A recent Time magazine (February 8th) marked the mainstream breakthrough of 'cyberpunk' culture. Typically associated with sci-fi and high-tech, what Andrew Ross calls 'technoculture', cyberpunk seems at first to have little in common with decidedly low-tech indie values. As the term itself suggests, however, cyberpunk actually marks the union of high (cyber) and low-tech (punk) sensibilities. For all cyberpunk's fascination with the sublime object of technology, it also displays the proto-anarchist, do-it-yourself (within a scene, of course!) values of indie culture. That my indie-minded friend Tim Pratt is both an ardent enemy of the mainstream music associated with synthesizers and fancy electronic effects and an avid Nintendo player is not out of the ordinary. Indeed, it is pretty typical. Similarly, the people who put together alternative zines full of messy graphic design, hand-lettering, and other indications of low-tech authenticity are frequently avid internet users and know how to use high-tech photocopying equipment and even desktop publishing to produce desired low-tech effects. I met this guy Chris Shaw (from S.F.!) at a summer art pre-college in 1985 who was the stereotypical skateboard-riding, wood-glue- moussing, rat-hunting (in the sewers of Providence!), anarchist punk. I remember Chris showing me how he had carefully fucked with the color balance and enlargement features on a color copier to blur some photograph into a series of non-representational globules of color. Zine culture is full of examples that illustrate this paradoxical relationship to technology.I probably should have added that tpratt, while an ardent enemy of the mainstream music "associated with synthesizers and fancy electronic effects," had passed through a phase in high school during which he was more favorable disposed to the synthesizer-driven "Euro" sound.

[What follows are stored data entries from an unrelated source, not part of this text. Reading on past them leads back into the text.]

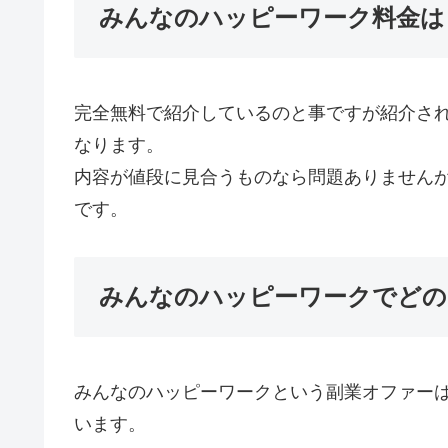
みんなのハッピーワーク料金は
完全無料で紹介しているのと事ですが紹介さ
なります。
内容が値段に見合うものなら問題ありません
です。
みんなのハッピーワークでどの
みんなのハッピーワークという副業オファー
います。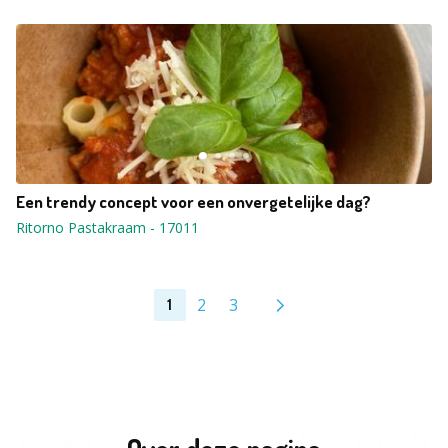
Een trendy concept voor een onvergetelijke dag?
Ritorno Pastakraam
-
17011
2
3
1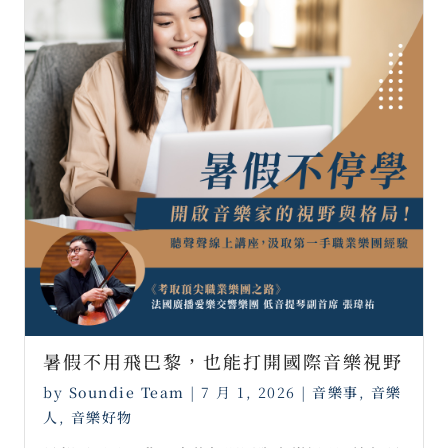
暑假不用飛巴黎，也能打開國際音樂視野
by
Soundie Team
|
7 月 1, 2026
|
音樂事
,
音樂
人
,
音樂好物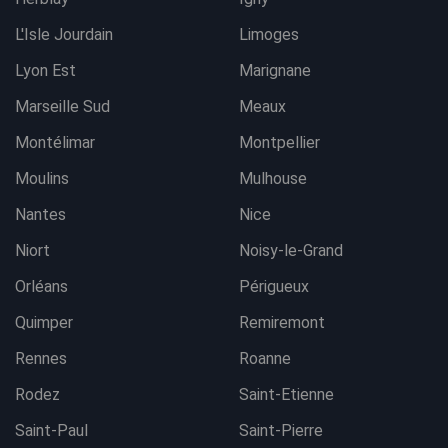
L'Isle Jourdain
Limoges
Lyon Est
Marignane
Marseille Sud
Meaux
Montélimar
Montpellier
Moulins
Mulhouse
Nantes
Nice
Niort
Noisy-le-Grand
Orléans
Périgueux
Quimper
Remiremont
Rennes
Roanne
Rodez
Saint-Etienne
Saint-Paul
Saint-Pierre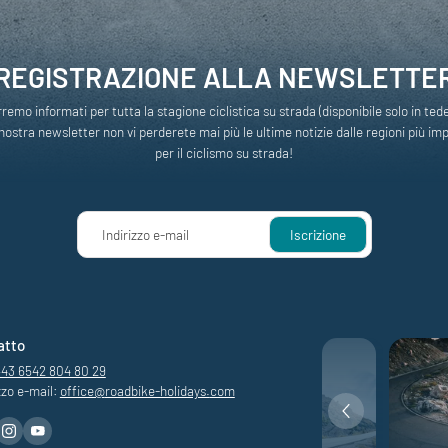
REGISTRAZIONE ALLA NEWSLETTE
rremo informati per tutta la stagione ciclistica su strada (disponibile solo in ted
nostra newsletter non vi perderete mai più le ultime notizie dalle regioni più im
per il ciclismo su strada!
Indirizzo e-mail
Iscrizione
atto
+43 6542 804 80 29
zzo e-mail:
office@
roadbike-holidays.
com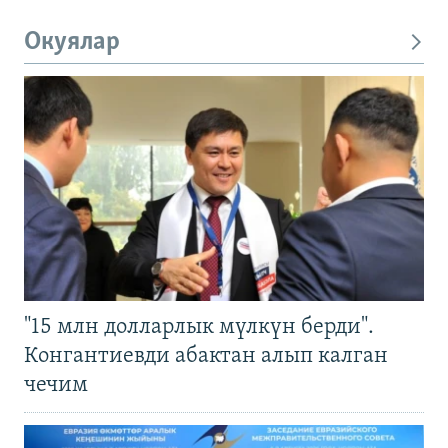
Окуялар
"15 млн долларлык мүлкүн берди".
Конгантиевди абактан алып калган
чечим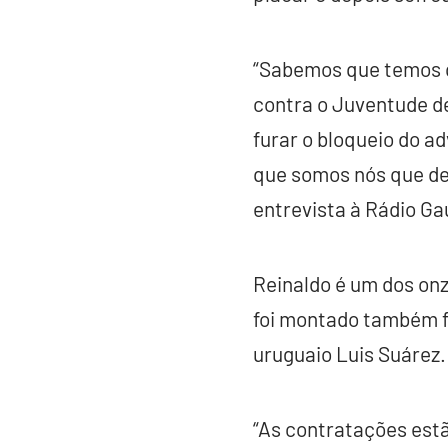
“Sabemos que temos q
contra o Juventude d
furar o bloqueio do a
que somos nós que de
entrevista à Rádio Ga
Reinaldo é um dos onz
foi montado também f
uruguaio Luis Suárez.
“As contratações es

It's also interesting that, several years after I wrote this, we ended up getting a poster for a Sonic Youth show in L.A. featuring an Elvis-Frankenstein-Christ palimpsest. The artist? Chris Shaw, whom I still remember with great fondness, though I last saw him in the summer of 1985. Because he was from the Bay Area and extreme in ways I'd never imagined possible, yet sweet enough to tutor me in alternative ways of living, he played a bigger role in my aesthetic education than all but a few people in my life.
Thanks to the wonders of the internet, I was able to find his own homepage, with links to a wide range of his work, as well as a photo of him at the opening of a show at San Francisco's Artrock a few years back. He's the wiry guy on the left, the one who looks like the character in a William Gibson novel.